Updated: April 23, 2018
Wells Fargo was fined $1 billion for engaging in acts of forcing its customers into its auto loan program and charging unfair fees to mortgage borrowers. The Consumer Financial Protection Bureau and the Office of the Comptroller of Currency –both federal regulators– announced the fine on Friday (April 20, 2018). This is the largest such penalty so far that has been issued against a Wall Street bank under the Trump administration.
Last year, Wells Fargo apologized for charging 570,000 clients for car insurance they did not need. It was revealed in an internal review that 20,000 of those customers may have defaulted on their car loans and had their vehicles seized in part due to those unnecessary insurance costs.
Wells Fargo, in October, also disclosed that some of their mortgage borrowers were wrongly charged for missing a deadline to secure the lock in promised interest rates, despite the bank being responsible for the delays caused.

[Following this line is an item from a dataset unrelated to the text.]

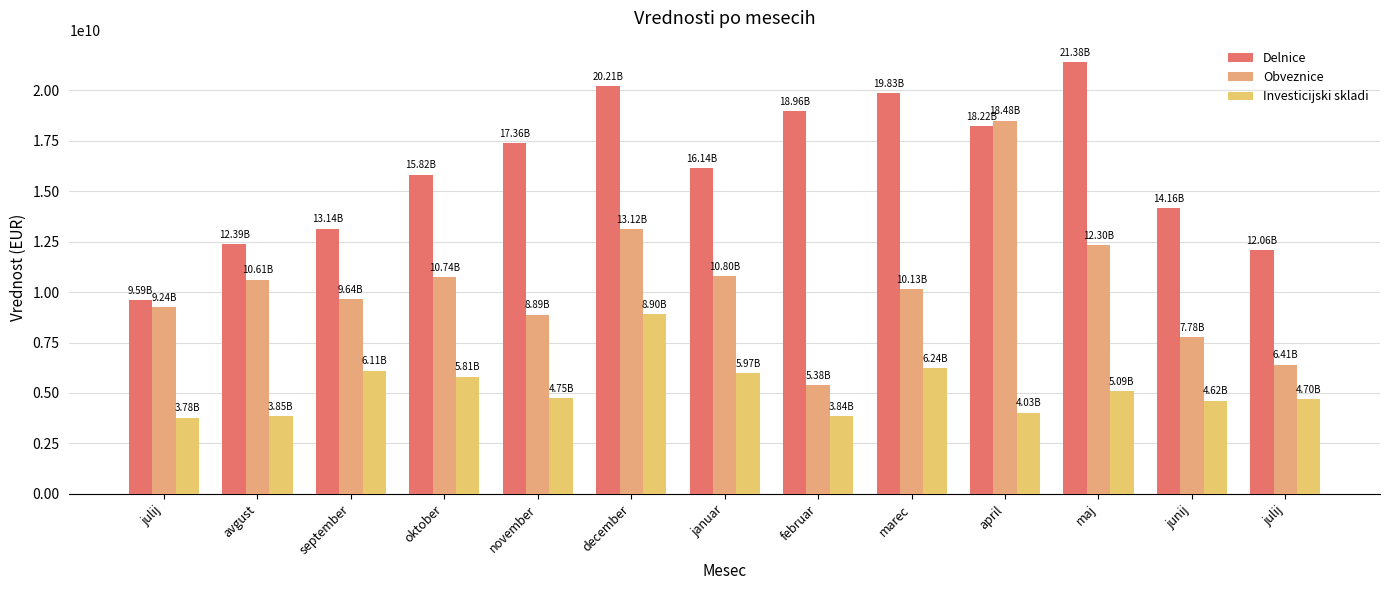

Are the bars grouped side by side (vs. stacked)?

Yes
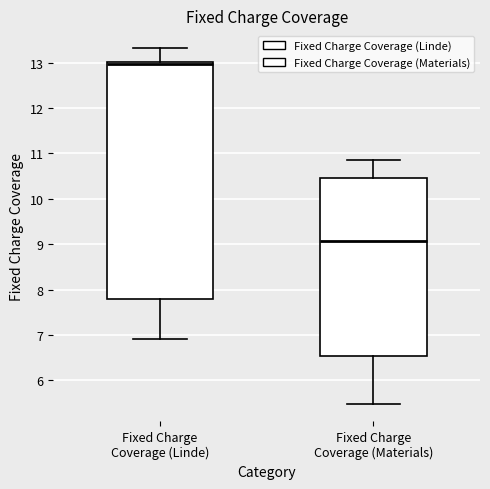

Comparing the boxes themselves (not the whiskers), which one is the tallest?

Fixed Charge Coverage (Linde)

Both the federal regulating bodies provided a roadmap for Wells Fargo to mend its practices that led to the consumer abuses. They also created a compliance committee to monitor the entire process. The bank will now need to provide updates to the regulators on its progress. Wells is also be required to identify customers that have been hurt by its misconduct and reveal to the regulators how it intends to compensate the affected customers.
Regulators said that the bank had already started taking steps to set right its wrongdoings. The CEO of Wells Fargo, Timothy Sloan said that the bank has made progress toward delivering their promises to review all the practices, fix them and make things right for their customers.
“Our customers deserve only the best from Wells Fargo, and we are committed to delivering that,” he said after the penalty was announced. The bank was fined $500 million by each of the agencies. It is required to pay its penalty to the Consumer Financial Protection Bureau within 10 days. The OCC did not specify a deadline for the payment.
Mick Mulvaney, the acting director of CFPB, ordered for the shutdown of the bureau and delayed payday-loan rules. It is due to this decision that lawsuits against payday-lenders were dropped and the fair-lending division was stripped of its powers. Mick Mulvaney also mentioned to a hearing house that the bureau had not launched any enforcement actions since he came to power last fall.